Atau, seperti yang diceramahkan beberapa kiyai pada suatu kesempatan. Dikisahkan bahwa suatu ketika Nabi Muhammad SAW mendapat laporan bahwa seorang sahabat ketika menjadi Imam durasinya terlalu lama. Maka dengan sabar, ketika bertemu dengan sahabat tersebut Nabi SAW kemudian menanyakannya terlebih dahulu kepada sahabat tersebut, terutama terkait suratan yang dibaca. Ternyata, setelah dikroscek sahabat tersebut membaca suratan yang panjang sehingga membuat jama’ah –terutama yang tua- menjadi kecapean.

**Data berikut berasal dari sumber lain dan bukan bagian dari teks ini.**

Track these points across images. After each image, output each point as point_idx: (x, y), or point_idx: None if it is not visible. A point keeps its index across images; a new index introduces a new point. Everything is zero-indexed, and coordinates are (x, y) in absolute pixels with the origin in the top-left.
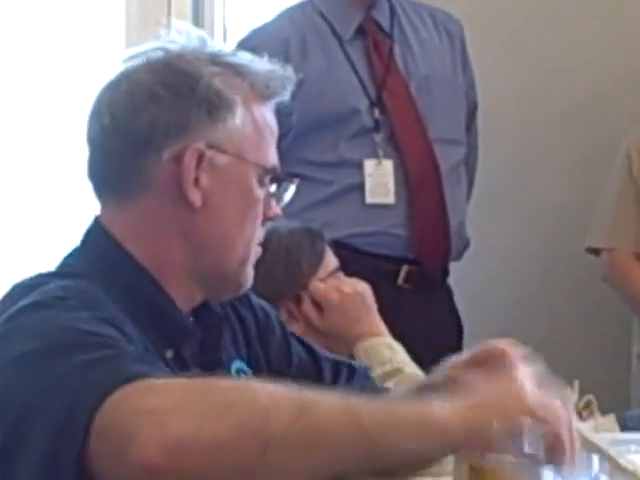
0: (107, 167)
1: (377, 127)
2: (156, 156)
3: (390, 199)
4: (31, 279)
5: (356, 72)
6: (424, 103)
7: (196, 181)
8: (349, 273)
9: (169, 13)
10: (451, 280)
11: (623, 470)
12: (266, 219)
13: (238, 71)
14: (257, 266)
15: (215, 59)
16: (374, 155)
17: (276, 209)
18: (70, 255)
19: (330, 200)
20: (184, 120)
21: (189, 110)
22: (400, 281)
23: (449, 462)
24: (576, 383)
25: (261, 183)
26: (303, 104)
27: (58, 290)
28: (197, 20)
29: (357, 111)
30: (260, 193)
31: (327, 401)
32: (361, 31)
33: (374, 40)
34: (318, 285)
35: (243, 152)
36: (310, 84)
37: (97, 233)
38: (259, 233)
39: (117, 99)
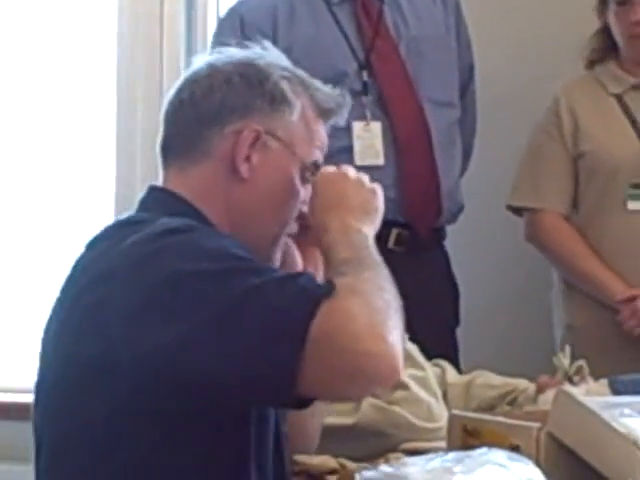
0: (177, 134)
1: (365, 90)
2: (220, 129)
3: (379, 160)
4: (128, 219)
5: (345, 35)
6: (414, 65)
7: (248, 158)
8: None
9: None
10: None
11: (616, 433)
12: (300, 216)
13: (303, 82)
14: None
15: (288, 69)
16: (362, 118)
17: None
18: (135, 216)
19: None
20: (249, 104)
21: (255, 98)
22: (390, 244)
23: (442, 428)
24: (567, 349)
25: (302, 179)
26: None
27: (179, 222)
28: None
29: (345, 74)
30: (300, 187)
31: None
32: None
33: (363, 2)
34: None
35: (293, 145)
36: (298, 49)
37: (161, 195)
38: (292, 225)
39: (198, 79)
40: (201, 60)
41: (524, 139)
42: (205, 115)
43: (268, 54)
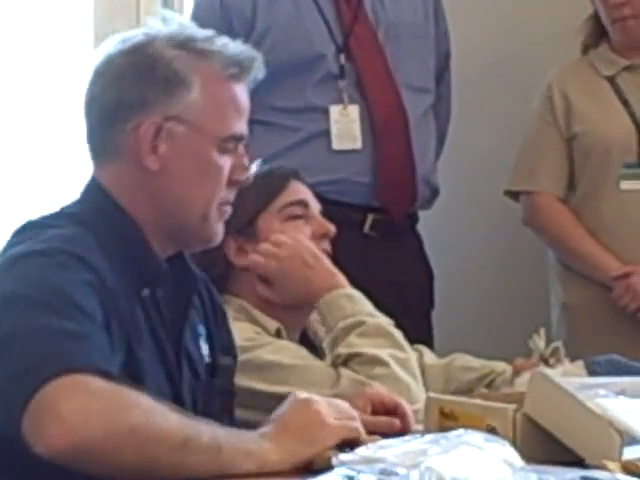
0: (90, 135)
1: (342, 73)
2: (122, 128)
3: (357, 144)
4: (40, 221)
5: (324, 18)
6: (392, 50)
7: (155, 149)
8: None
9: None
10: (421, 228)
11: (592, 414)
12: (232, 183)
13: (201, 54)
14: None
15: (184, 44)
16: (339, 101)
17: (244, 174)
18: (72, 205)
19: (296, 147)
20: (144, 96)
21: (148, 88)
22: (366, 229)
23: (420, 410)
24: (542, 331)
25: (223, 150)
26: (270, 49)
27: (57, 239)
28: None
29: (323, 57)
30: (220, 160)
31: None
32: None
33: None
34: (255, 258)
35: (200, 123)
36: (277, 30)
37: (91, 185)
38: (224, 195)
39: (95, 80)
40: (101, 51)
41: (501, 125)
42: (105, 115)
43: (165, 30)
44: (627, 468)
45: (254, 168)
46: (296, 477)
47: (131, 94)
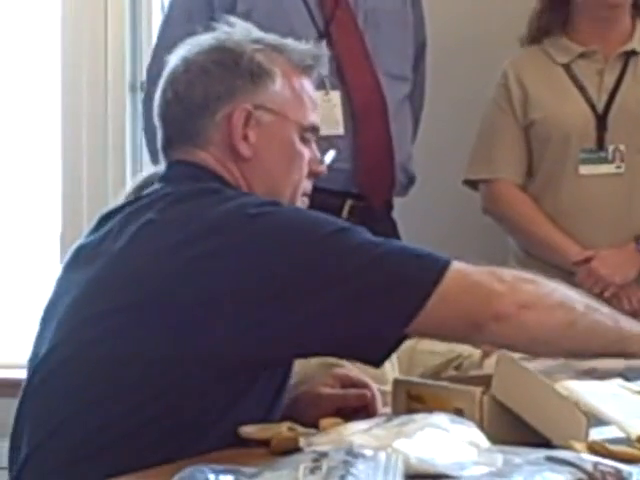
0: (174, 131)
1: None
2: (211, 118)
3: (339, 130)
4: (202, 189)
5: (305, 4)
6: (371, 36)
7: (245, 137)
8: None
9: None
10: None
11: (557, 395)
12: (311, 174)
13: (277, 48)
14: None
15: (259, 40)
16: (321, 87)
17: (321, 166)
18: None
19: None
20: (231, 87)
21: (235, 79)
22: (344, 215)
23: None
24: None
25: (303, 140)
26: None
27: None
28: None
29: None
30: (303, 149)
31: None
32: None
33: None
34: None
35: (285, 111)
36: (258, 14)
37: (186, 167)
38: (305, 184)
39: (177, 78)
40: (175, 57)
41: (474, 113)
42: (193, 108)
43: (235, 31)
44: (593, 449)
45: (327, 160)
46: (263, 459)
47: (219, 87)
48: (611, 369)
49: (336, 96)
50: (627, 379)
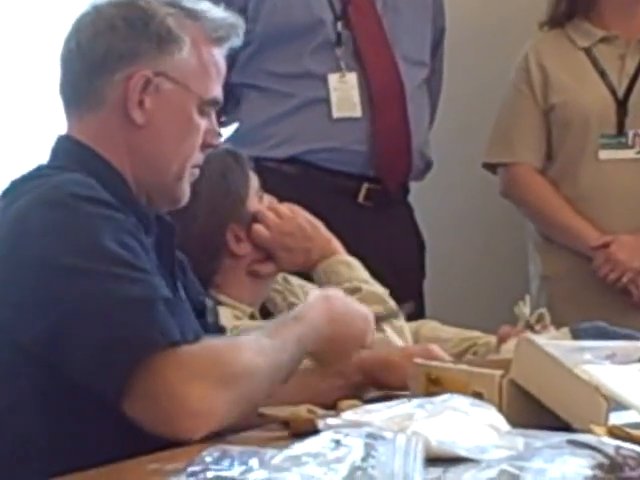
0: (70, 83)
1: (339, 41)
2: (109, 77)
3: (357, 112)
4: (30, 173)
5: None
6: (390, 21)
7: (141, 103)
8: (308, 191)
9: None
10: (412, 198)
11: (578, 379)
12: (205, 145)
13: (191, 14)
14: (196, 196)
15: (174, 3)
16: (337, 69)
17: (216, 139)
18: (42, 166)
19: (292, 114)
20: (135, 49)
21: (141, 41)
22: (360, 199)
23: None
24: (527, 298)
25: (201, 112)
26: (268, 14)
27: (69, 184)
28: None
29: (321, 23)
30: (200, 121)
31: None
32: None
33: None
34: (259, 229)
35: (187, 82)
36: None
37: (67, 142)
38: (197, 156)
39: (83, 27)
40: (88, 2)
41: (492, 98)
42: (93, 64)
43: None
44: (613, 433)
45: (224, 133)
46: (282, 441)
47: (122, 46)
48: (631, 354)
49: (352, 78)
50: None
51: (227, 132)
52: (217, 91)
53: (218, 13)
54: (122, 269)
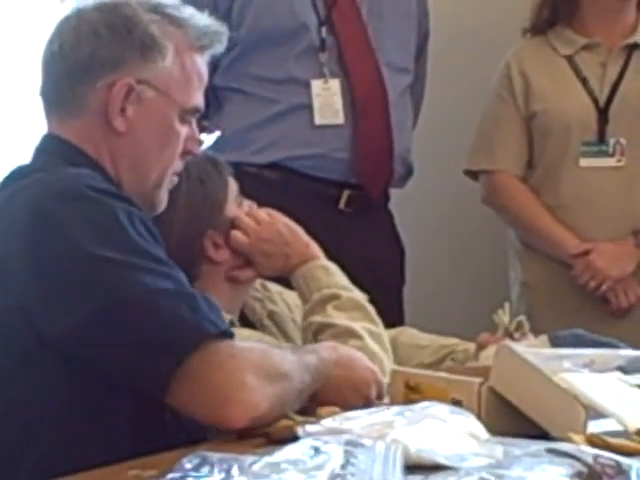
0: (52, 87)
1: (323, 46)
2: (92, 84)
3: (339, 119)
4: (28, 167)
5: None
6: (375, 27)
7: (123, 110)
8: (288, 196)
9: None
10: (392, 205)
11: (557, 387)
12: (185, 153)
13: (175, 22)
14: (174, 202)
15: (157, 9)
16: (321, 75)
17: (196, 146)
18: (25, 166)
19: (274, 120)
20: (119, 57)
21: (124, 49)
22: (341, 205)
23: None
24: (507, 305)
25: (183, 120)
26: (253, 18)
27: (81, 177)
28: None
29: (305, 27)
30: (181, 129)
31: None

Atau bahkan klarifikasi tidak hanya sebatas mencari tahu atau bertanya kepada seseorang. Namun butuh penelitian dengan waktu tertentu untuk menemukan suatu informasi yang “benar”.

Hal penting dari cerita di atas bahwa meskipun terkadang orang lain mengabari berita, baik dengan tulisan atau langsung, meski dengan ekspresi dan mimik yang meyakinkan, tetap perlu adanya klarifikasi. Apalagi sebatas potongan suatu video atau suatu gambar foto di dunia maya (media sosial). Yang siapa saja –tanpa diketahui latar belakangnya- dapat dengan bebas mempostingnya dan menyebarkannya. Maka untuk memperoleh sebuah kesimpulan instan dalam hal ini, tidak akan mudah dicapai.

Ayo “bermain”

Bermain yang dimaksudkan disini adalah bersentuhan dengan dunia nyata. Apapun itu, baik interaksi sosial atau sekedar melihat pemandangan alam. Bermain yang dapat membuka cakrawala lingkungan sekitar. Kalau dalam bahasa arab bisa diistilahkan dengan silaturrahmi.

Gus Dur*) – Presiden RI IV- adalah salah satu tokoh yang senang bersilaturrahmi. Baik itu antar agama, hingga lintas agama. Baik itu antar suatu keilmuan (diskusi dengan ahli bidang tertentu) hingga “silaturrahmi” dengan lintas keilmuwan beliau. Maka tak heran beliau –menurut beberapa orang- orang jenius, tahu banyak seperti dunia seni, sastra, sepakbola, dan lain-lain.

“Bermain” bisa dalam bentuk “berselancar” di dunia maya. Namun, yang penulis tekankan disini adalah “bermain” di dunia nyata. “Bermain” apapun yang dapat membuka cakrawala pikiran. “Bermain” sebagaimana kebutuhan naluriah makhluq Tuhan yang bernama manusia yang berlingkungan sosial.

Penulis –meniru-niru atau terinspirasi gerakan ayo mengaji / ayo mondok – mengusulkan suatu ide gerakan #Ayo”bermain”. Setidaknya, kegiatan silaturrahmi sederhana atau “bermain” tersebut dapat mengimbangi keberadaan gadget yang semakin tahun semakin canggih, yang kecanggihan tersebut terkadang membuat lupa diri seseorang. Dan juga menjadi hal yang penting dan perlu mendapat perhatian bagi para orang tua untuk membiarkan atau bahkan menyuruh anaknya untuk sesekali “bermain” atau juga bermain sebagaimana anak-anak kecil lakukan di jaman gadget masih langka.

Pada dasarnya Meme internet – terutama gambar dan foto dengan beberapa kalimat sederhana – adalah hanya salah satu contoh hal yang mudah tersebar di dunia internet, terutama media sosial. Kata-kata dalam meme yang terkadang menimbulkan efek persuasif dan provokasif perlu disikapi secara cerdas dan bijak oleh masing-masing pengguna media sosial. Meskipun pada akhirnya semua hal tergantung pada diri sendiri, namun tetap perlu ada suatu kesadaran kolektif yang ditumbuhkan. Dan yang pasti perlu diusahakan.

Wallahu a’alm,

 

*) Pada tulisan ini, penulis mengikuti pendapat bahwa Gus Dur adalah ahli agama.